EXERCISE OBJECTIVE:
Recast the items below as a numbered list with no blank lines. Omit the pictures from your answer.

(MATERIAL PROVIDED)

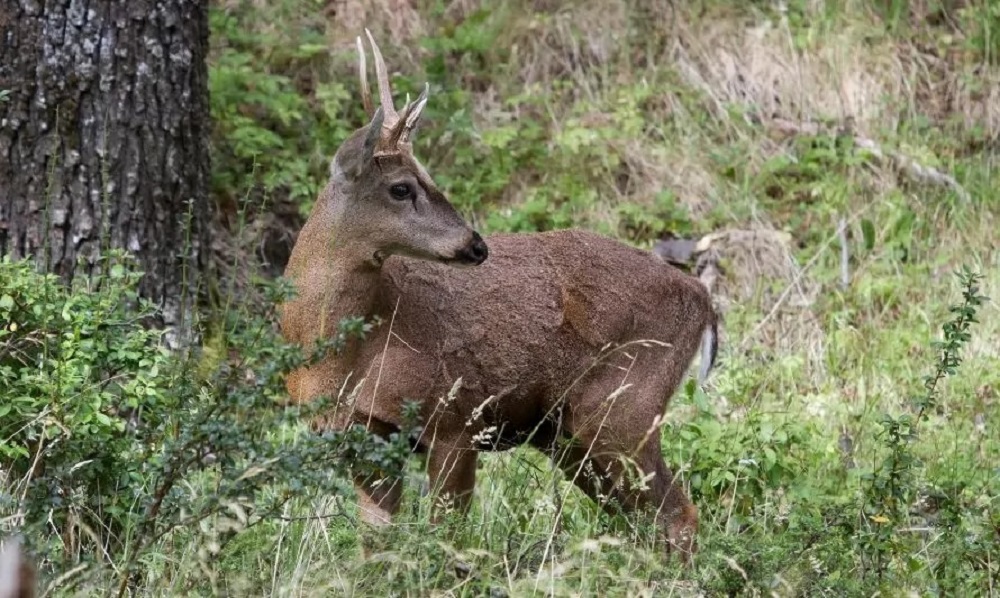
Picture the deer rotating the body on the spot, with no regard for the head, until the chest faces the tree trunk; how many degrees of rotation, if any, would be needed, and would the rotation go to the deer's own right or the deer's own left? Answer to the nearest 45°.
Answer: approximately 45° to the deer's own right

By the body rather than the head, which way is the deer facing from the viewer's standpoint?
to the viewer's left

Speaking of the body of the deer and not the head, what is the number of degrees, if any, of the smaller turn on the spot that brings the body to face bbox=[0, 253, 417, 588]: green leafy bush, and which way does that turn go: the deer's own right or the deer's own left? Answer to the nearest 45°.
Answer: approximately 45° to the deer's own left

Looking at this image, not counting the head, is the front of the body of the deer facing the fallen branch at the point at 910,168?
no

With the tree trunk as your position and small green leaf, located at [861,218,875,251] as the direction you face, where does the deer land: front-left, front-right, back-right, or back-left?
front-right

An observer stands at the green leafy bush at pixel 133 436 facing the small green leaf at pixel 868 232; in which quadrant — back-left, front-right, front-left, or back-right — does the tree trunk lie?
front-left

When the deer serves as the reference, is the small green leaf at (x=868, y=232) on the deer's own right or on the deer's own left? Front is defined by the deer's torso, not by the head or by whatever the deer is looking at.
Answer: on the deer's own right

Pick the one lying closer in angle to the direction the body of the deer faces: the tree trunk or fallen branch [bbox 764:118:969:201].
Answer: the tree trunk
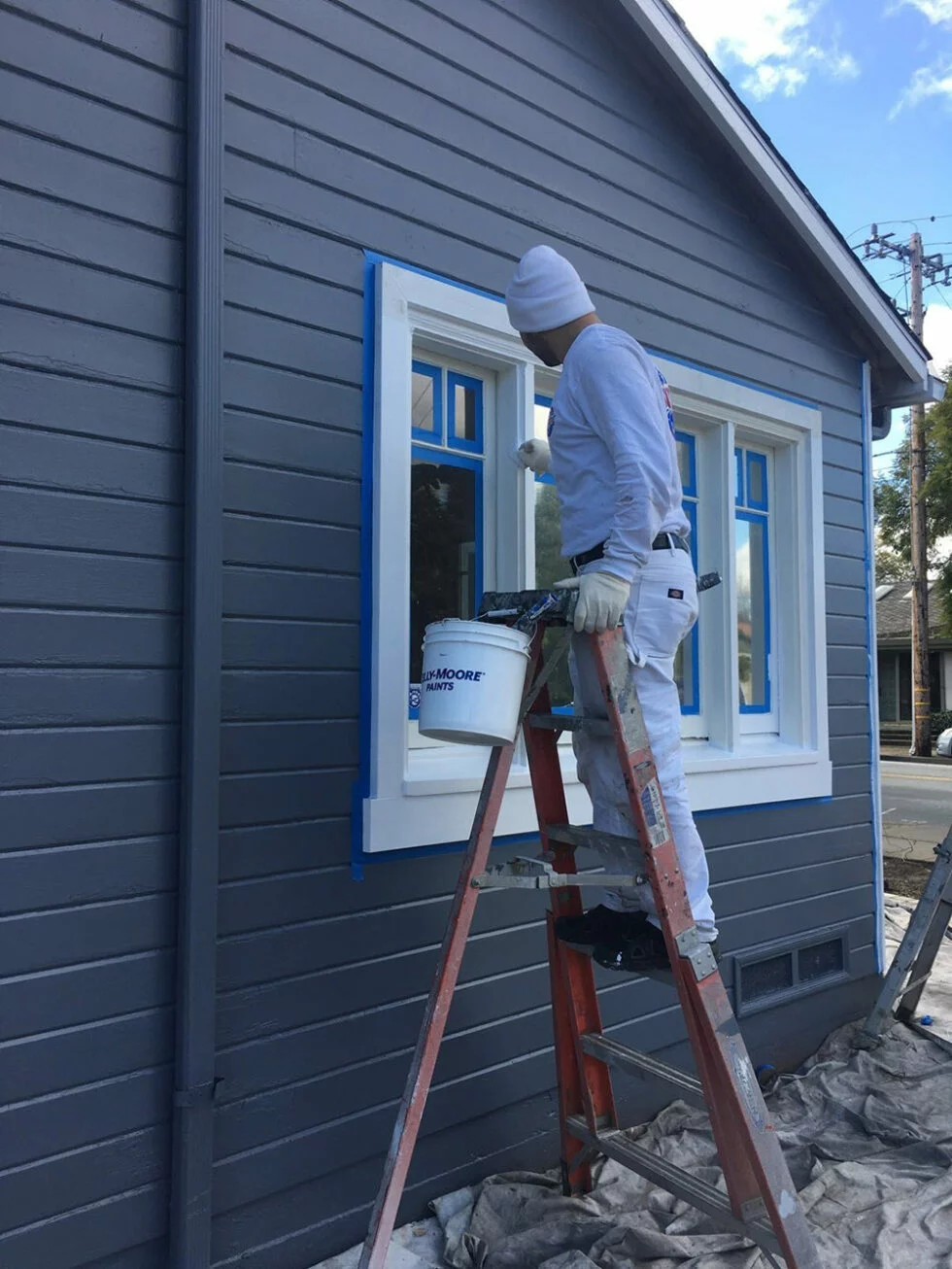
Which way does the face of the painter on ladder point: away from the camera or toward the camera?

(End MATERIAL PROVIDED)

REPLY TO THE TASK:
1. Picture the deer rotating the body on the spot, with no regard for the head, until the chest faces the tree trunk; how many degrees of rotation, if any, would be needed, and would the rotation go to the deer's own right or the deer's own left? Answer to the nearest 45°.
2. Answer: approximately 45° to the deer's own right
3. By the body rather than the head, which way is the deer facing from the viewer's standpoint?
4. to the viewer's left
5. Speaking of the body of the deer and not the head, what is the number of degrees, if any, of the smaller turn on the spot that brings the body to face bbox=[0, 253, 417, 588]: green leafy bush, and which way does that turn go: the deer's own right or the deer's own left? Answer to the nearest 45°.
6. Answer: approximately 45° to the deer's own left
7. Looking at this image, not counting the head, is the front of the body of the deer facing the fallen branch at the point at 910,168?
8. no
9. With the tree trunk as your position and small green leaf, located at [861,218,875,251] as the direction you face, where does the deer land: front-left, front-right, back-right, or back-left?
10. front-right
11. An observer stands at the green leafy bush at pixel 133 436 facing the small green leaf at pixel 868 232; in which quadrant — back-left, front-right, front-left, or back-right — does the tree trunk lie?
12. front-left
13. When the deer serves as the reference, is the small green leaf at (x=868, y=232) on the deer's own right or on the deer's own left? Front is defined by the deer's torso, not by the head or by whatever the deer is looking at.
14. Answer: on the deer's own right
15. Pick the one lying closer in angle to the direction the body of the deer faces: the tree trunk or fallen branch [bbox 764:118:969:201].
16. Answer: the tree trunk
17. Which way does the face of the painter on ladder point: away from the camera or toward the camera?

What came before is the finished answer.